In an age when authorities are using airborne radar, Navy gunboats, and other high-tech hardware to try to subdue drug dealers, police in Los Angeles are turning to an old-fashioned technique: shoe leather. On any given day, Sgt. Joseph Peyton, patrolman James Craig, or some other officer can be seen walking the beat around 87th Place and Wall Street in one of the toughest neighborhoods in the city - an area that, in recent years, has become a 24-hour ``supermarket'' for cocaine.

The foot patrol is part of operation STRAP - ``Stop The Rock, Assist Police'' - an attempt by authorities, with the help of neighborhood residents, to draw a Maginot line in the seemingly unwinnable war on drugs.

It is a campaign that could be going on in New York's South Bronx, Miami's Liberty City, or some other crime-ridden inner-city neighborhood.

It contains all of the familiar elements: angry residents, frustrated police, an out-of-control gang and drug problem.

The police here have no illusions about stamping out the drug problem. They are trying to contain it, make a symbolic stand, take back the streets in one small area and hope it spreads.

``We went out there and spent a lot of money and put a lot of people in jail,'' says Lt. Don Irvine of the Los Angeles Police Department's Southeast Division. ``But we were having very little effect. What we're trying to do is take a little stab at the network of narcotics trafficking.''

South-Central Los Angeles, where the effort is centered, is not on the normal tour-bus route of the city.

It is a 43-square-mile, largely black area that excels in crime statistics. It has the highest homicide rate in the city and unenviable numbers for rape, robbery, and burglary.

It has also become a hub for drug trafficking - particularly ``rock,'' a highly addictive and potent form of cocaine.

Much of the area's rise in violent crime in recent years has been attributed to an upsurge in gang and drug activity. In some areas, residents say they are wary of venturing beyond their window-barred homes at night and, at times, even during the day.

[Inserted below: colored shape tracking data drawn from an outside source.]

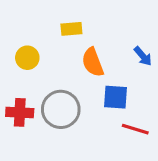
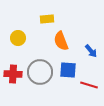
blue arrow: (143, 56) -> (91, 51), moved
blue square: (115, 97) -> (68, 70), moved

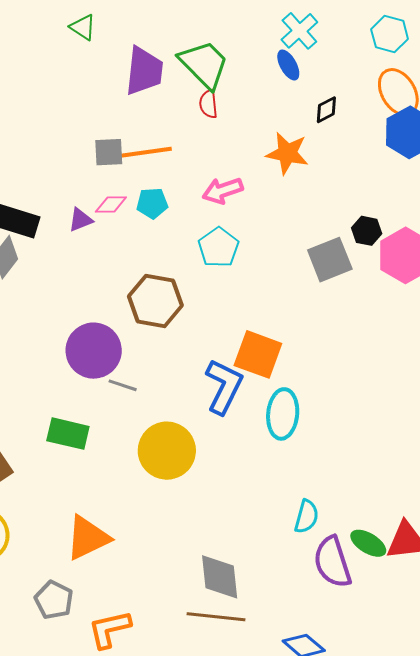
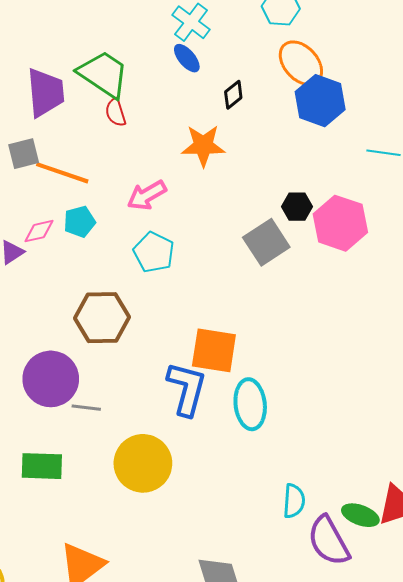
gray square: (109, 152) -> (24, 154), moved
orange line: (145, 152) -> (62, 173), turned 38

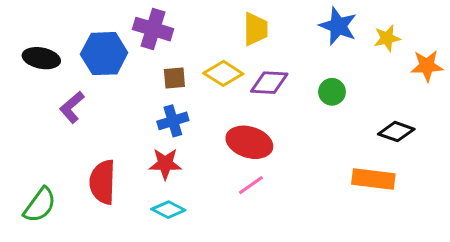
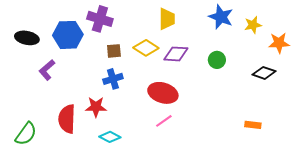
black diamond: (396, 132) -> (264, 73), moved
red star: (165, 164) -> (96, 107), moved
orange rectangle: (373, 179) -> (253, 125), moved, size x0.6

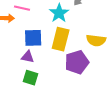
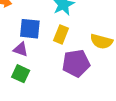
yellow rectangle: (61, 39) -> (61, 34), size x0.7

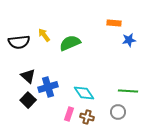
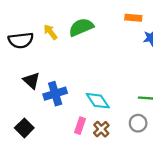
green semicircle: (70, 43) -> (81, 27), moved
black square: (28, 100) -> (24, 128), moved
brown cross: (87, 117) -> (101, 129), turned 32

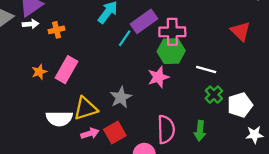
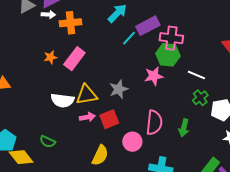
orange cross: (57, 30) -> (70, 23), size x1.5

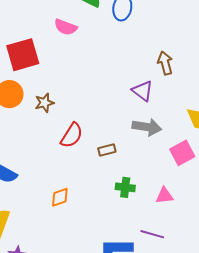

Some high school students are said to wear beepers in the classroom so they can be alerted to make a sale on the street.

``We're in prison in our homes,'' says Estelle Van Meter, a South-Central activist who has lived in the area for more than 50 years. ``We are in jail. The people doing these things, the gangs, are walking the streets.''

Last month, the Los Angeles Police Department was given a special $3.5 million allotment from the City Council to deal with rising crime. The Southeast Division got $150,000. At first a number of undercover raids were staged to thwart traffickers. The result was 750 arrests in a four-week period.

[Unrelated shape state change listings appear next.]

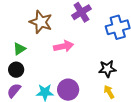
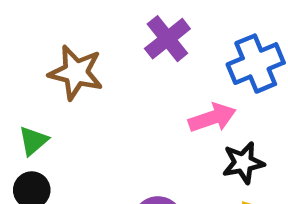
pink arrow: (64, 46) -> (212, 118), moved

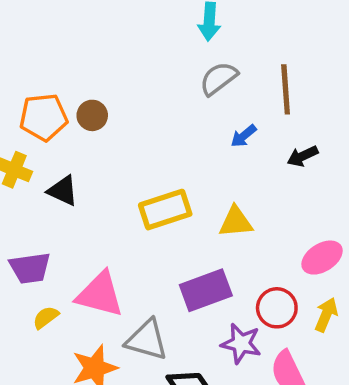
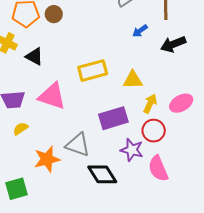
black arrow: (303, 156) -> (173, 44), size x1.4
pink triangle: (100, 294) -> (52, 96), moved
yellow arrow: (326, 315) -> (150, 104), moved

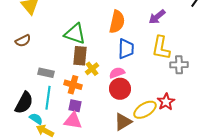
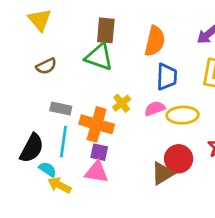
brown semicircle: (23, 41) -> (46, 66), moved
brown rectangle: (80, 56) -> (106, 30), moved
orange cross: (73, 85) -> (97, 124), size x1.4
red circle: (120, 89) -> (179, 159), moved
yellow ellipse: (145, 110) -> (183, 115), moved, turned 30

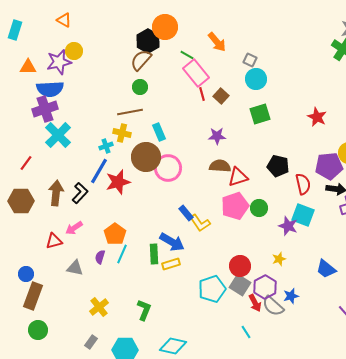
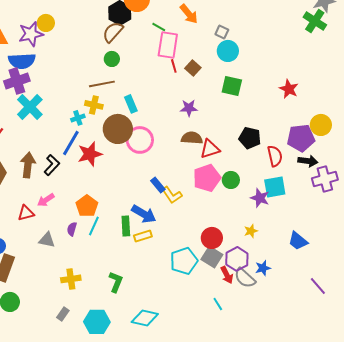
pink rectangle: (196, 73) -> (168, 45), turned 48
green square: (260, 114) -> (232, 86), turned 30
cyan square: (303, 215) -> (275, 187), turned -30
yellow cross: (99, 307) -> (71, 279), turned 30

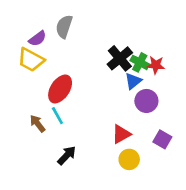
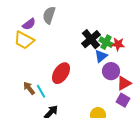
red ellipse: (60, 89) -> (61, 73), moved
cyan line: (57, 116) -> (41, 91), moved
red triangle: (121, 134) -> (124, 83), moved

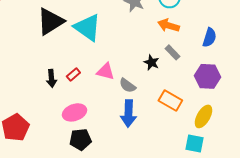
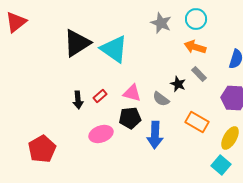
gray semicircle: (127, 85) -> (161, 99), moved
black pentagon: (80, 139) -> (130, 118), moved
cyan square: (194, 143) -> (221, 165), turned 30

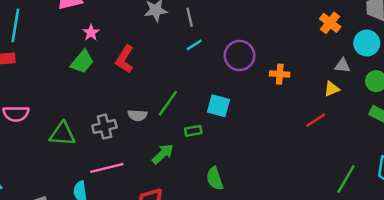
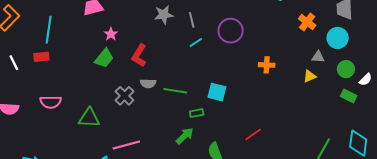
purple circle: (240, 56) -> (231, 31), moved
green line: (168, 103) -> (175, 91), turned 65
gray semicircle: (137, 115) -> (148, 83), moved
red line: (316, 120) -> (253, 135), moved
gray cross: (104, 127) -> (124, 96), moved, turned -30
green arrow: (163, 154) -> (185, 136), moved

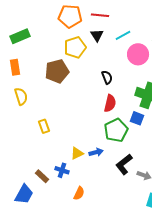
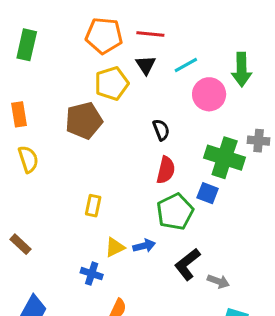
green rectangle: (20, 36) -> (27, 45), moved, turned -54
yellow rectangle: (44, 126) -> (93, 206), moved, turned 32
brown rectangle: (42, 176) -> (21, 244), moved

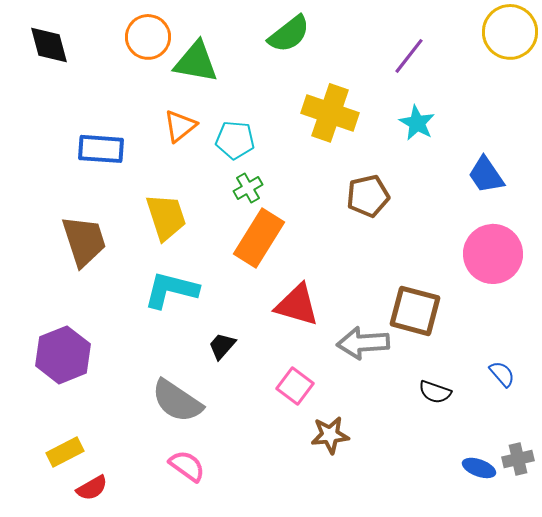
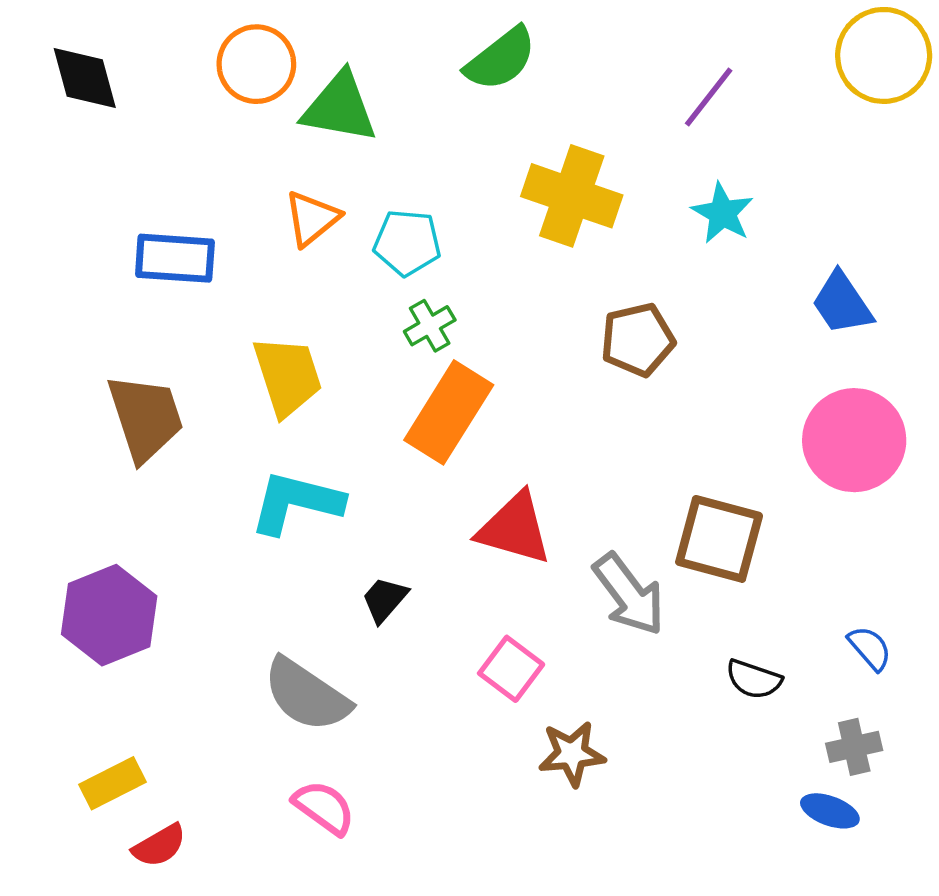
gray arrow: (363, 343) -> (629, 594), turned -123
gray cross: (518, 459) -> (854, 747), moved

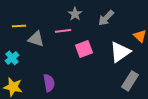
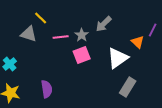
gray star: (75, 14) -> (82, 35), moved
yellow line: (19, 26) -> (41, 18), moved, turned 48
gray triangle: (36, 39) -> (29, 34), moved

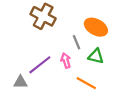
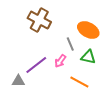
pink arrow: (66, 61) -> (60, 61), turned -128

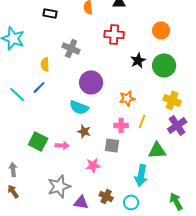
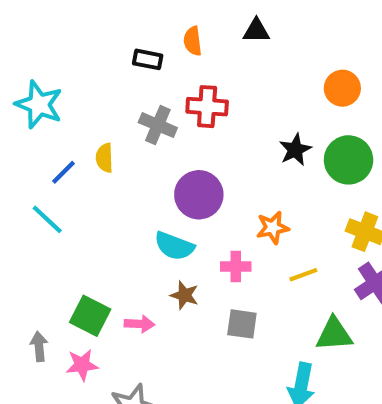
black rectangle: (50, 13) -> (148, 59), moved
red cross: (114, 34) -> (207, 107), moved
blue line: (39, 87) -> (64, 172), moved
yellow line: (142, 121) -> (303, 275), turned 48
pink cross: (121, 125) -> (236, 267), moved
pink star: (93, 165) -> (82, 365), moved
gray arrow: (13, 169) -> (39, 346), moved

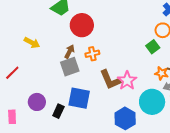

But police contend that bulging holding cells did little to stop the dealing. So earlier this month they decided to begin foot patrols, a tactic seldom used in residential areas anymore, in a nine-square-block section of South-Central. The idea was not to make arrests, but to be seen.

``We want to mobilize the community, to assist them in taking the streets back,'' says Kirk Albanese, a foot patrolman.

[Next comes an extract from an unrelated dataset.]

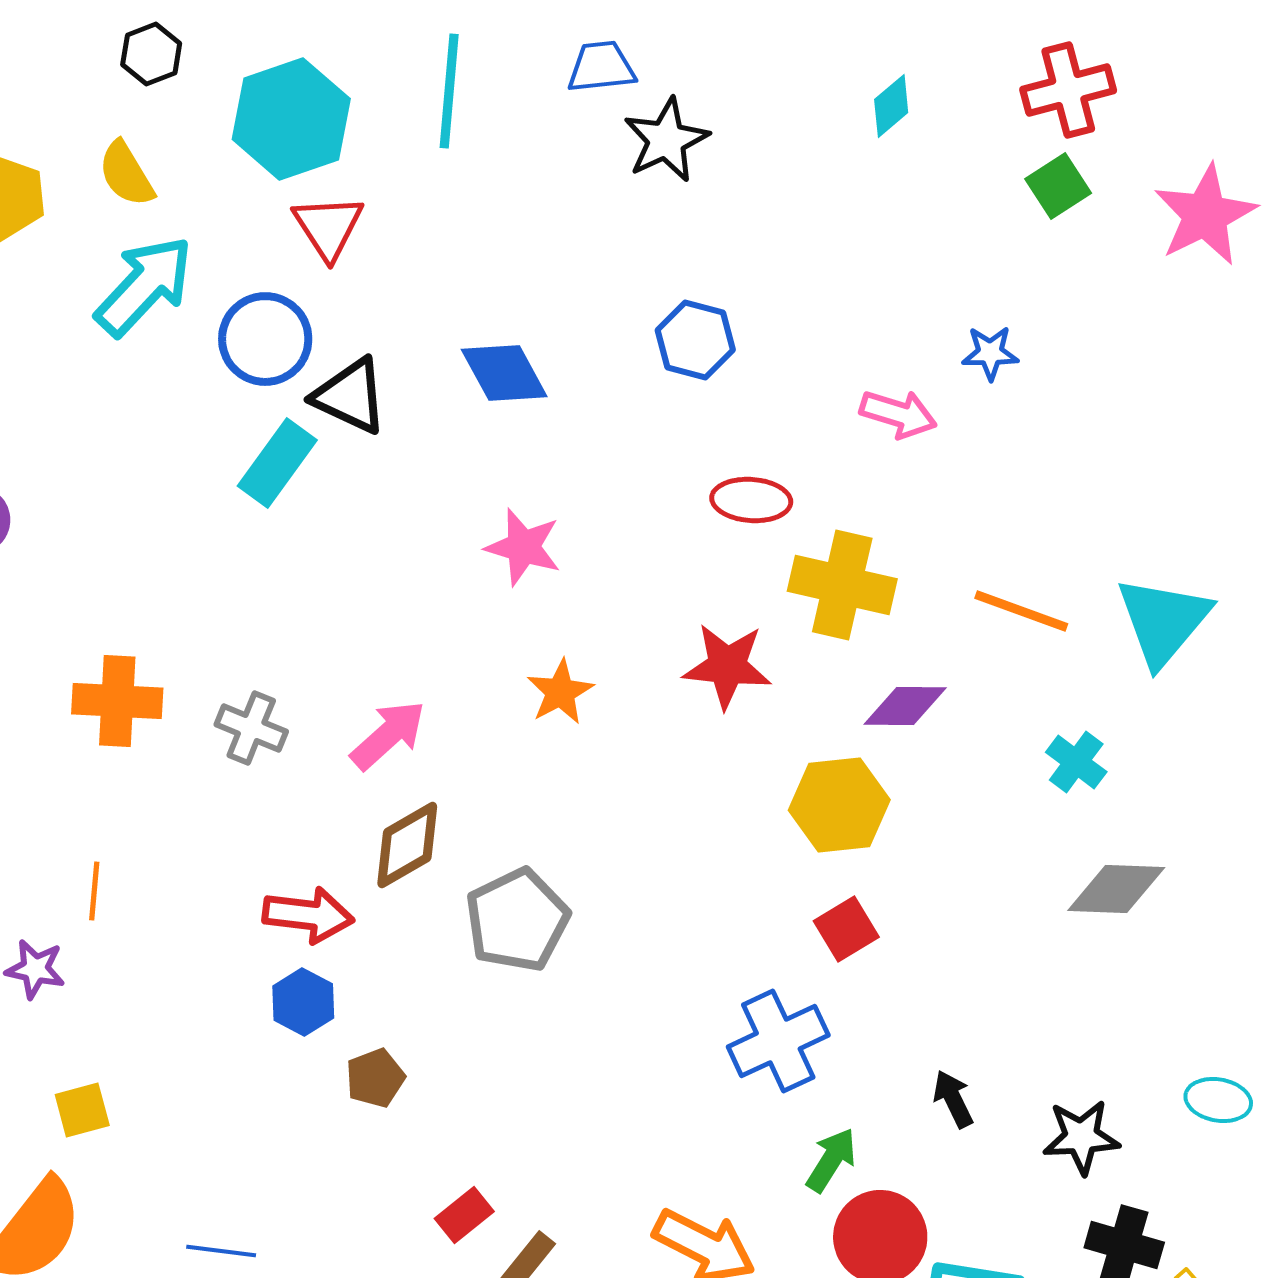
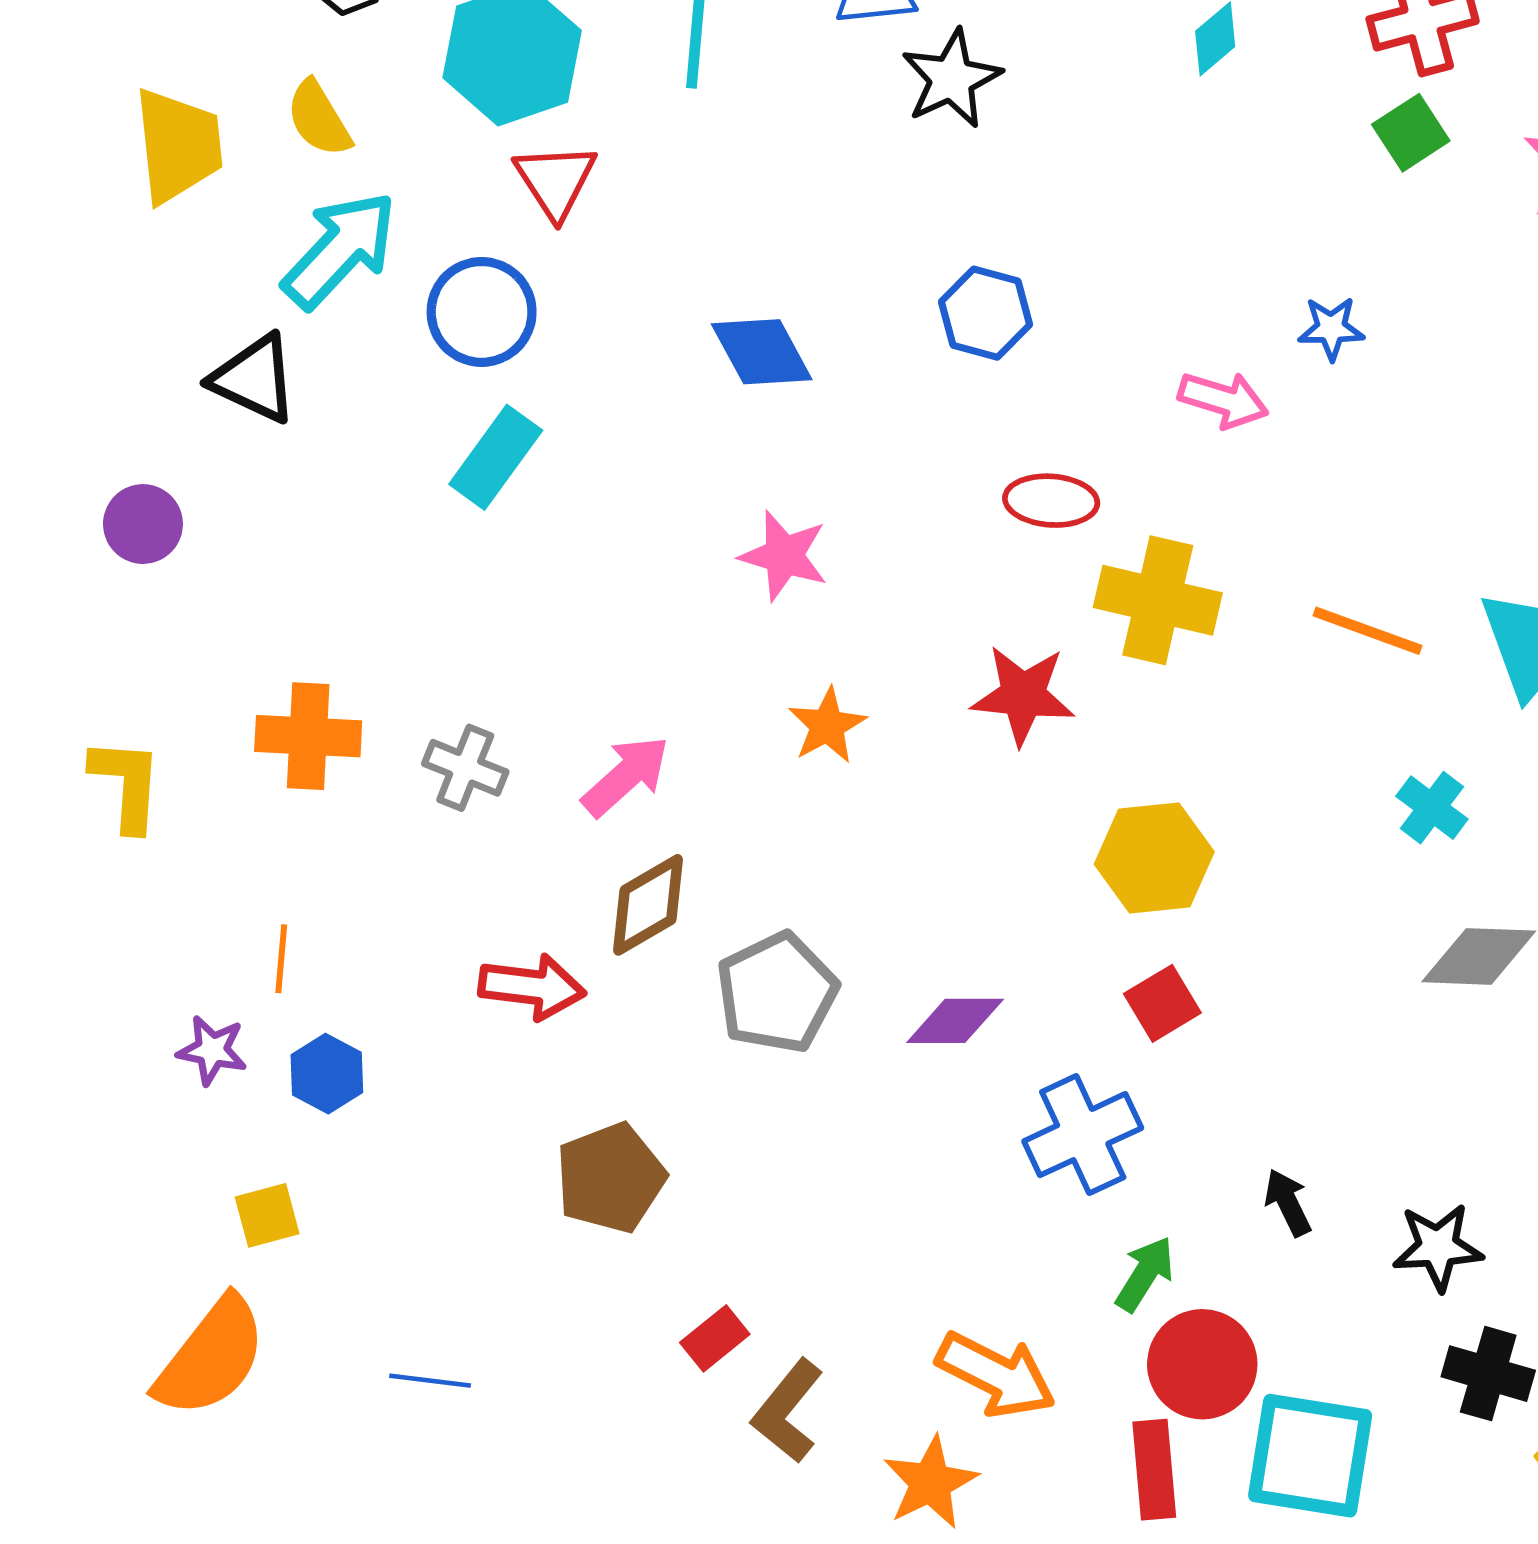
black triangle: (350, 396) -> (254, 379), moved
purple diamond: (905, 706) -> (955, 1021), moved
blue hexagon: (303, 1002) -> (327, 1074), moved
brown pentagon: (375, 1078) -> (611, 1178), size x1.6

Police say the results have been ``remarkable'' so far. The buyers and sellers that work the area, a residential neighborhood of California bungalows and squat, stucco homes, appear to have retreated, while residents have started coming out.

``Two weeks ago, we would not have had people out here playing on the street,'' says patrolman James Craig.

Some residents agree. Al Denmion is sitting on a stool behind a chain-link fence in front of his apartment building. He says the drug dealing had gotten so bad he couldn't sleep at night.

``It's delicious,'' he says of the police presence, flashing a gap-toothed grin. ``I can sleep again.''

Down the street, Kirlee Sanders, bewhiskered and wearing a duckbill cap, echoes those sentiments. ``It's the best thing I've seen happen,'' says the 20-year resident. ``It was just outrageous out here. They'd come by and shoot anywhere along here. And I'm talking guns, not dope.''

On this day, several foot-patrol officers have organized a group of area residents to help paint over graffiti on houses and sidewalks. ``I'm tired of them [gang members] marking up my walls,'' says a paint-spattered Debra Alexander defiantly. ``Everytime they mark it up, I'm going to paint it again.''

Police know they have some of the cocaine dealers worried. They know by the death threats that have come in at division headquarters, as well as by the windshield that was smashed the other night on a parked squad car.

Yet the residents are not naive. They know that once the officers move on to another neighborhood - as they eventually will - the drug dealers can come back. Some resent the presence of the police in the first place.

``It's cool what they're doing,'' says one resident. ``But what happens when they go?

The police plan to work the area until the drug dealing has stopped. Then they will move on to another neighborhood in South-Central. They are banking on residents phoning in tips and organizing to take control of the streets themselves once police leave. They are also hoping other police jurisdictions in the city will follow suit with foot patrols.

But even if they don't, and even if the dealers return here, residents seem to have enjoyed what respite they've had from the world of cocaine chaos.

``It's a sign of hope,'' says Mr. Sanders.